Thursday 19 May 2011

Quite a story...

Shortly after taking my seat on the Cardiff-Swansea train this morning I noticed a small colourful micro fluttering around me. Fortunately I had a pot in my rucksack and the lady sat opposite was too engrossed in her book to notice me searching for the moth beneath the table. Luckily it had alighted on my rucksack and was easy to pot.

The moth seems to be Denisia albimaculea, which, according to my version of the county database, hasn't been recorded in VC41 (or Wales?) since a 1934 record by Hallett from central Cardiff which is regarded as questionable.

The question is - what was the origin of the moth? The train had come from Crewe, and the moth could potentially have hopped aboard on the way, but I think it's more likely it landed on me as I cycled through Bute Park to the station, as it was flying around me as I took off my ruscksack on the train. What do you think Dave - can I count it as a Glamorgan record?? I'm going to have a look on lime trunks (the larval foodplant) in Bute Park tomorrow if the weather's ok.

I don't think it's the similar (but rarer) D augustella, but have kept the specimen just in case.


  1. Well, I don't have access to my library until I get back on Saturday, but it certainly looks good. The problem with Hallett's record is simply that there is no way to know which of the two he recorded - they were split after his time. Although the origin of your moth is tenuous, I don't think there is a problem recording it for Glamorgan with appropriate comments attached to the record. No go an find some more!

  2. Great account George, more gripping than 'Murder on the Orient Express'!
    I agree with Dave 100% it's a vc41 record, but where you plot it is not easy; personally I see it as a West Glam record as that's where it got of the train. Clearly that's where it wanted to be!!!

  3. Well done George. Agree it is a VC41 record and if you potted it up in Swansea, then that should be the dot on your map. The Hallett record may be erroneous, however as Dave said a split was done after Hallett's day. The other fact is that Lime trees were planted after all the Elms around the city centre died of DED in the late 1960s & early 1970s, so species associated with Lime became more common: Lime Hawk for one, quite rare in VC41 before the extensive planting of Lime trees. May be this moth did follow you from Cardiff, and maybe it is present now in VC41, so well worth having a look. Well done, good find.
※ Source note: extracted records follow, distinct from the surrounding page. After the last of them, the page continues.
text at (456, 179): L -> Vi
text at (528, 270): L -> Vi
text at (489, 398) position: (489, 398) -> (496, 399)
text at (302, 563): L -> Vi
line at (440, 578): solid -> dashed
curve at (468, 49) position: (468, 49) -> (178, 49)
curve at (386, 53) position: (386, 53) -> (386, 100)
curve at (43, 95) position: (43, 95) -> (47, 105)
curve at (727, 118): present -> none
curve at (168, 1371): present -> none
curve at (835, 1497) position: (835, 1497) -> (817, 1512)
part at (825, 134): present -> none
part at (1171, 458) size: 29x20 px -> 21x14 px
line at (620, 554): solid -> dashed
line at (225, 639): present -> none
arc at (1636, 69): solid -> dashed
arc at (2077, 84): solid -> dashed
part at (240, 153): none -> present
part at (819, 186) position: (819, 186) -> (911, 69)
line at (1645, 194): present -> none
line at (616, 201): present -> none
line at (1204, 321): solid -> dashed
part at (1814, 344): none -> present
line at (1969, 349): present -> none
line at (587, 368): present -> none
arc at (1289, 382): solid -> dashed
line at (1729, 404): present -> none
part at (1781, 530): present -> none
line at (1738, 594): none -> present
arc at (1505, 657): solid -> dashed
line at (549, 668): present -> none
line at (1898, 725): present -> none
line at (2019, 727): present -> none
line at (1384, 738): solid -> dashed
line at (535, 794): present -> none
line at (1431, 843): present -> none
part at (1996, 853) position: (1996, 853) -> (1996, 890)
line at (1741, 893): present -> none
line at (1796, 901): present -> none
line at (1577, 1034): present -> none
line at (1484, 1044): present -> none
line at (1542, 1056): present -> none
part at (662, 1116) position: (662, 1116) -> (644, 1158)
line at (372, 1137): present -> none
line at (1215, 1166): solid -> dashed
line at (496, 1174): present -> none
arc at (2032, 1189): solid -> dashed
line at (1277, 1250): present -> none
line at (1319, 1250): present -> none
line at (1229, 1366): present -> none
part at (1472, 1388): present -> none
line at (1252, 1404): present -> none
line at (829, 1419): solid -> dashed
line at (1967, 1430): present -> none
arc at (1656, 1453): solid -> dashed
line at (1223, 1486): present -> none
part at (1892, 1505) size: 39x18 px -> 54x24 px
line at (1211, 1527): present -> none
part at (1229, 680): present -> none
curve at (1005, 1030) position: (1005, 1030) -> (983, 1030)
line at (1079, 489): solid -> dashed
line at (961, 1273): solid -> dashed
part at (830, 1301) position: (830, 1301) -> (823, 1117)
  4. Thanks for the feedback guys. Actually I potted it just after leaving Cardiff Central, bound for Swansea, so I'll put the grid ref down as Cardiff Central Station (sorry Barry, it's an East not West record!).

    I had a quick look on various mature trees (limes, sycamores and planes) near the river in Llandaff North this lunchtime, but without success. However, I did find a couple of Luffia ferchaultella cases on a lime on Gabalfa Avenue, so it wasn't a totally fruitless search.

    Jake - interesting comment about the Lime hawks, as they also feed on elms I'd have thought they'd have been common before the elms died (but perhaps they prefer lime?).